I don't see any errors at the same time matching the metadata errors, but this
> Even better would be to recompile with BEEGFS_DEBUG and then to set the
> debug log level.
Hm. We got LogLevel=3 right now. First, I'd need a way to trigger the
crash anyway. I'm looking at converting those IDs to paths that I can
nudge on the client side.
> > … this is with the storage targets being healthy by all other means.
Caveat about them being out of file handles. I recant my use of the
word 'healthy'.
> > (2) Nov01 21:34:54 CommSlave84 [Trunc chunk file work] >> Truncation of chunk file on target failed. TargetID: 38759; EntryID: 14D4-61804DD4-7B5; Error: Internal error
> > (2) Nov01 21:34:54 Worker13 [Trunc chunk file helper] >> Problems occurred during truncation of storage server chunk files. File: 14D4-61804DD4-7B5
> > (0) Nov01 21:34:54 Worker3 [make meta dir-entry] >> Failed to create link from: inodes/7/2A/87E0-61804F4D-7B5 To: dentries/35/5B/disposal/87E0-61804F4D-7B5 SysErr: File exists
> > (0) Nov01 21:34:54 Worker6 [InodeDirStore.cpp:128] >> Bug: Refusing to release the directory, its fileStore still has references! dirID: 87DD-61804F4D-7B5
> > (0) Nov01 21:34:54 Worker15 [PThread.cpp:99] >> Received a SIGSEGV. Trying to shut down...
I wonder if this is the only point I should focus on, or if also the
other messages discussed above are fatal enough, and more frequent, so
that I should try to debug those instead.
> This message exists for a much much longer time, since around 2012...
> What happens is that the in memory object reference count for a
> directory went to 0, but at the same time the directory still has
> objects (directory entries).
I don't have the picture on which levels are involved here.

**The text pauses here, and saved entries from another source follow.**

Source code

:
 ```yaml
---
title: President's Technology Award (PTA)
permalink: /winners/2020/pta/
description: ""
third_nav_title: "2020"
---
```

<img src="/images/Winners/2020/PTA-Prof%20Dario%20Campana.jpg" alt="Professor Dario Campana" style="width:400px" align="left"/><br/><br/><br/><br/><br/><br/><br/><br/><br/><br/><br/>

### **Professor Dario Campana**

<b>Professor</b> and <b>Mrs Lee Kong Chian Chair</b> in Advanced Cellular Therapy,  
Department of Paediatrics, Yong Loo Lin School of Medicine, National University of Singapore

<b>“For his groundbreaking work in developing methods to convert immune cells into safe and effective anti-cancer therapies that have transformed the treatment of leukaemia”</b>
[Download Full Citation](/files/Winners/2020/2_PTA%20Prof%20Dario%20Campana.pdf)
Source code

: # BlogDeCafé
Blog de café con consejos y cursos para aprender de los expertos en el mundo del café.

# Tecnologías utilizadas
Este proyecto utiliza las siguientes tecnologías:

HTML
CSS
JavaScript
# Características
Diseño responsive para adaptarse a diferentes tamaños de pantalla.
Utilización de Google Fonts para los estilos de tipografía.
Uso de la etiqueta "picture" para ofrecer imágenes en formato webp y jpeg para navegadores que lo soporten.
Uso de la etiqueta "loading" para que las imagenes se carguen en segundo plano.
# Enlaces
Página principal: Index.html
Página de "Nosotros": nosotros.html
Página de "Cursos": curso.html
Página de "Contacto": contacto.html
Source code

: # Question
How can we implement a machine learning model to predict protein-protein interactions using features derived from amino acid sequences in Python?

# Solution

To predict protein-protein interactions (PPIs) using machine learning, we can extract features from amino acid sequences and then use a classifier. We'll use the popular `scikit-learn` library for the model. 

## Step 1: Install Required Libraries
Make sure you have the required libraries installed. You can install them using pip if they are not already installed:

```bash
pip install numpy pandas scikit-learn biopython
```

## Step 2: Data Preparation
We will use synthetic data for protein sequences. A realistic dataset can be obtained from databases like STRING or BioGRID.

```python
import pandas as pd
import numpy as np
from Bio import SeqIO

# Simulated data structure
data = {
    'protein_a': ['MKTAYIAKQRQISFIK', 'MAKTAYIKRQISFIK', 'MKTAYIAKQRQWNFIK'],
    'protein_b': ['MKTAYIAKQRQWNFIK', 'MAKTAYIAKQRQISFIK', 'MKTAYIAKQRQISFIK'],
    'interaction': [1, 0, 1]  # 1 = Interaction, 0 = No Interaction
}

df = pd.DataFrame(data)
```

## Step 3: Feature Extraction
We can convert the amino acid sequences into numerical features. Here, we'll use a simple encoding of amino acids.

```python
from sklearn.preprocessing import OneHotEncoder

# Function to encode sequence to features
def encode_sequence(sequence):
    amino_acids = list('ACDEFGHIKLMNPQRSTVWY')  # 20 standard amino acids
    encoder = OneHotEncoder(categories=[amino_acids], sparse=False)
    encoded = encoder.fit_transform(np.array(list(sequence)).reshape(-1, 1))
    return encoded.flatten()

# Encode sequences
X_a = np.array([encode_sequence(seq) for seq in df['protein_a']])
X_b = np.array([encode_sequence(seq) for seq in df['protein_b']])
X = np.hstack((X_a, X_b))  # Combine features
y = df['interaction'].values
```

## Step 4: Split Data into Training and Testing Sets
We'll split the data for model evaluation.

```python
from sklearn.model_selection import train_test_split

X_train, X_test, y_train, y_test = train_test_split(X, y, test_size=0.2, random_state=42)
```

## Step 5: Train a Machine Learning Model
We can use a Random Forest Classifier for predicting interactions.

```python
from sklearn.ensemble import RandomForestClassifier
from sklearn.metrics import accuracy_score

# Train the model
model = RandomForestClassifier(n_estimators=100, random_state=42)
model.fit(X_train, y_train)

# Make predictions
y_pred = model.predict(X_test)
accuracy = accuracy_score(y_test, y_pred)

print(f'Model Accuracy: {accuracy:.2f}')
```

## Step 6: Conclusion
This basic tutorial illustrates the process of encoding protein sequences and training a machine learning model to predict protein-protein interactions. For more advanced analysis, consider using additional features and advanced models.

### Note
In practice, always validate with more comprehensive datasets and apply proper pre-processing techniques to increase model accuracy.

This is an
inconsinstency on the metadata server alone, right?
> I wonder if a simple reproducer would be to get the object IDs, in order
> to find the right disposal path and then
>
> - have a single file in a directory (client operation)
> - manually create a file with the right name in the right disposal path
> (server side operation)
> - open the file on a client (client)
> - unlink the file while it is hold open (client)

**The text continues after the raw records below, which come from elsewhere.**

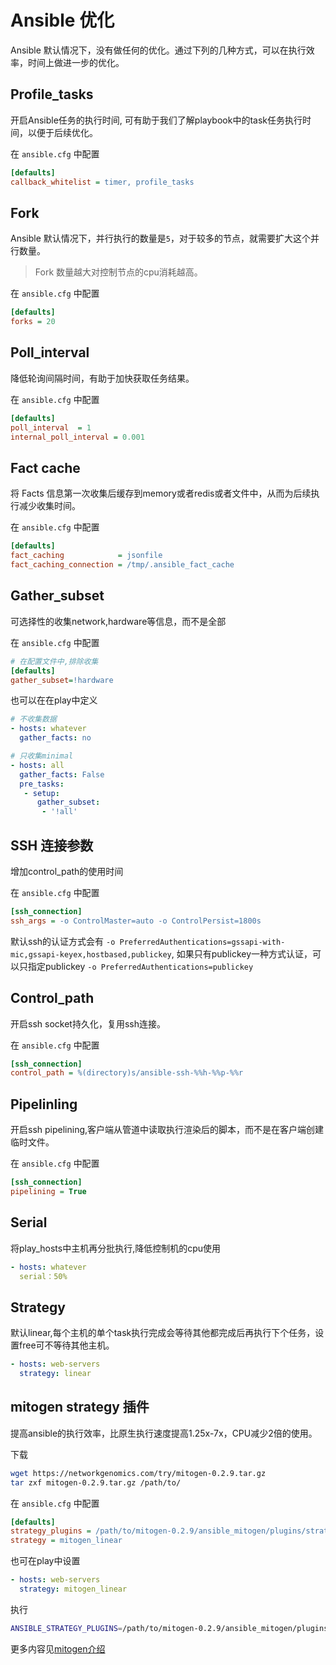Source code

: # Ansible 优化

Ansible 默认情况下，没有做任何的优化。通过下列的几种方式，可以在执行效率，时间上做进一步的优化。

## Profile_tasks

开启Ansible任务的执行时间, 可有助于我们了解playbook中的task任务执行时间，以便于后续优化。

在 `ansible.cfg` 中配置

```ini
[defaults]
callback_whitelist = timer, profile_tasks
```

## Fork

Ansible 默认情况下，并行执行的数量是`5`，对于较多的节点，就需要扩大这个并行数量。

> Fork 数量越大对控制节点的cpu消耗越高。

在 `ansible.cfg` 中配置

```ini
[defaults]
forks = 20
```

## Poll_interval

降低轮询间隔时间，有助于加快获取任务结果。

在 `ansible.cfg` 中配置

```ini
[defaults]
poll_interval  = 1
internal_poll_interval = 0.001
```

## Fact cache

将 Facts 信息第一次收集后缓存到memory或者redis或者文件中，从而为后续执行减少收集时间。

在 `ansible.cfg` 中配置

```ini
[defaults]
fact_caching            = jsonfile
fact_caching_connection = /tmp/.ansible_fact_cache
```

## Gather_subset

可选择性的收集network,hardware等信息，而不是全部

在 `ansible.cfg` 中配置

```ini
# 在配置文件中,排除收集
[defaults]
gather_subset=!hardware
```

也可以在在play中定义

```yaml
# 不收集数据
- hosts: whatever
  gather_facts: no

# 只收集minimal
- hosts: all
  gather_facts: False
  pre_tasks:
   - setup:
      gather_subset:
       - '!all'
```

## SSH 连接参数

增加control_path的使用时间

在 `ansible.cfg` 中配置

```ini
[ssh_connection]
ssh_args = -o ControlMaster=auto -o ControlPersist=1800s
```

默认ssh的认证方式会有 `-o PreferredAuthentications=gssapi-with-mic,gssapi-keyex,hostbased,publickey`, 如果只有publickey一种方式认证，可以只指定publickey `-o PreferredAuthentications=publickey`

## Control_path
开启ssh socket持久化，复用ssh连接。

在 `ansible.cfg` 中配置

``` ini
[ssh_connection]
control_path = %(directory)s/ansible-ssh-%%h-%%p-%%r
```

## Pipelinling
开启ssh pipelining,客户端从管道中读取执行渲染后的脚本，而不是在客户端创建临时文件。

在 `ansible.cfg` 中配置

```ini
[ssh_connection]
pipelining = True
```

## Serial
 
将play_hosts中主机再分批执行,降低控制机的cpu使用

```yaml  
- hosts: whatever
  serial：50%
```

## Strategy

默认linear,每个主机的单个task执行完成会等待其他都完成后再执行下个任务，设置free可不等待其他主机。
```yaml
- hosts: web-servers
  strategy: linear
```

## mitogen strategy 插件

提高ansible的执行效率，比原生执行速度提高1.25x-7x，CPU减少2倍的使用。

下载
```bash
wget https://networkgenomics.com/try/mitogen-0.2.9.tar.gz
tar zxf mitogen-0.2.9.tar.gz /path/to/
```

在 `ansible.cfg` 中配置
```ini
[defaults]
strategy_plugins = /path/to/mitogen-0.2.9/ansible_mitogen/plugins/strategy
strategy = mitogen_linear
```

也可在play中设置

```yaml
- hosts: web-servers
  strategy: mitogen_linear
```

执行

```bash
ANSIBLE_STRATEGY_PLUGINS=/path/to/mitogen-0.2.9/ansible_mitogen/plugins/strategy ansible-playbook test.yaml
```


更多内容见[mitogen介绍](https://mitogen.networkgenomics.com/ansible_detailed.html)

I need to read about those IDs and how they map to paths. Is the server
side the metadata one (/beegfs/meta/dentries)? Is there a document
with an overview these architecture details?
> ==> The unlink of the opened file should link it to the disposal dir,
> but that file already exists - should give the error message. If now
> dispoal and initial dir have only one file either of both dir-inodes
> might get the reference issue.
>
> My guess is that there is a dirInode object derefence, which should not
> be done if creating the hard link failed. And given how rarely an issue
> like that would happen, it _might_ be a really ancient issue.
Yes. Do you think that this is the only issue, though? Those storage
nodes running out of file descriptors look bad, IMHO, too. How many
bugs do we have at hand here?
> Not sure if this is going to help - I would try to figure out what is
> going on between the meta and storage targets - that is probably the
> main trigger of issues.
Yeah … I have some figuring out to do;-) But there is a trade-off to
do: I can invest a certain amount of time into recovering this and
hopefulling fixing BeeGFS to avoid such failure in future … but as long
as I do that, our cluster operation is stopped. I cann spend a month of
downtime on this and may have to setup a clean BeeGFS and get rid of
the old data.
If I could extract a minimal set of problematic data to debug later,
that would be nice, but a full backup of the BeeGFS is not happening.